> [Provided data]
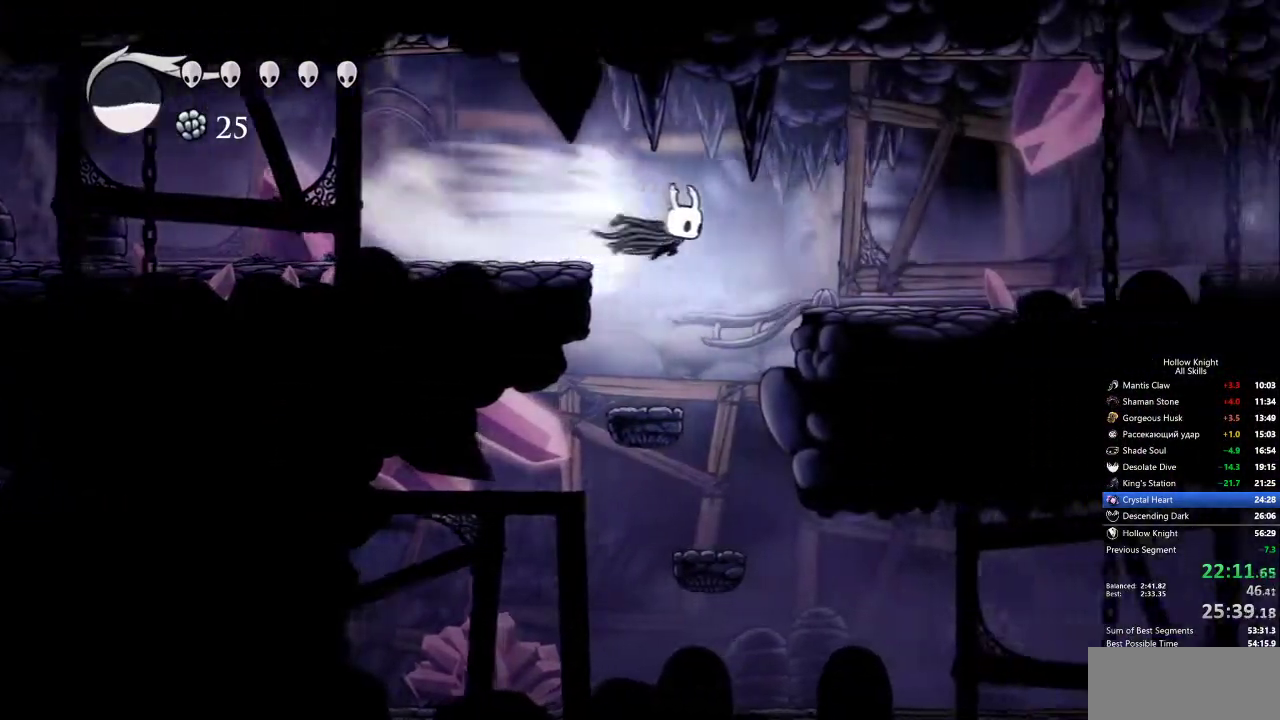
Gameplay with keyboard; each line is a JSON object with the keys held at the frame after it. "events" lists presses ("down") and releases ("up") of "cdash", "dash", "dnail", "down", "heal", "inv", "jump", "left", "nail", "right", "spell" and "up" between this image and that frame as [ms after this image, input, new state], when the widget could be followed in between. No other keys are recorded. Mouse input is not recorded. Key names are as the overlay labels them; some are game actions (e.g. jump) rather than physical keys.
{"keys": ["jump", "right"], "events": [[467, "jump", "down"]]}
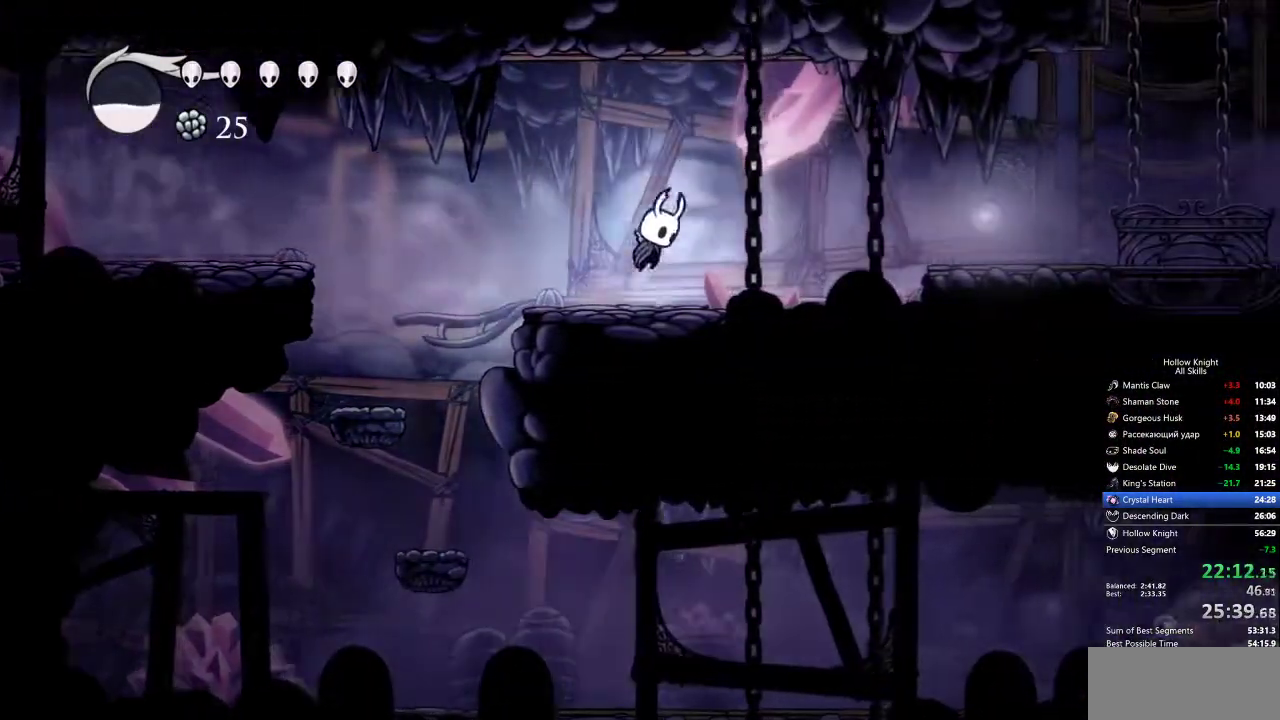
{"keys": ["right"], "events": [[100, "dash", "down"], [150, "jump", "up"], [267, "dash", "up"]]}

> [Exercise details] Repeat the listing in full and exactly. Leave any pictures out.

> [Solution]
Gameplay with keyboard; each line is a JSON object with the keys held at the frame after it. "events" lists presses ("down") and releases ("up") of "cdash", "dash", "dnail", "down", "heal", "inv", "jump", "left", "nail", "right", "spell" and "up" between this image and that frame as [ms after this image, input, new state], when the widget could be followed in between. No other keys are recorded. Mouse input is not recorded. Key names are as the overlay labels them; some are game actions (e.g. jump) rather than physical keys.
{"keys": ["jump", "right"], "events": [[467, "jump", "down"]]}
{"keys": ["right"], "events": [[100, "dash", "down"], [150, "jump", "up"], [267, "dash", "up"]]}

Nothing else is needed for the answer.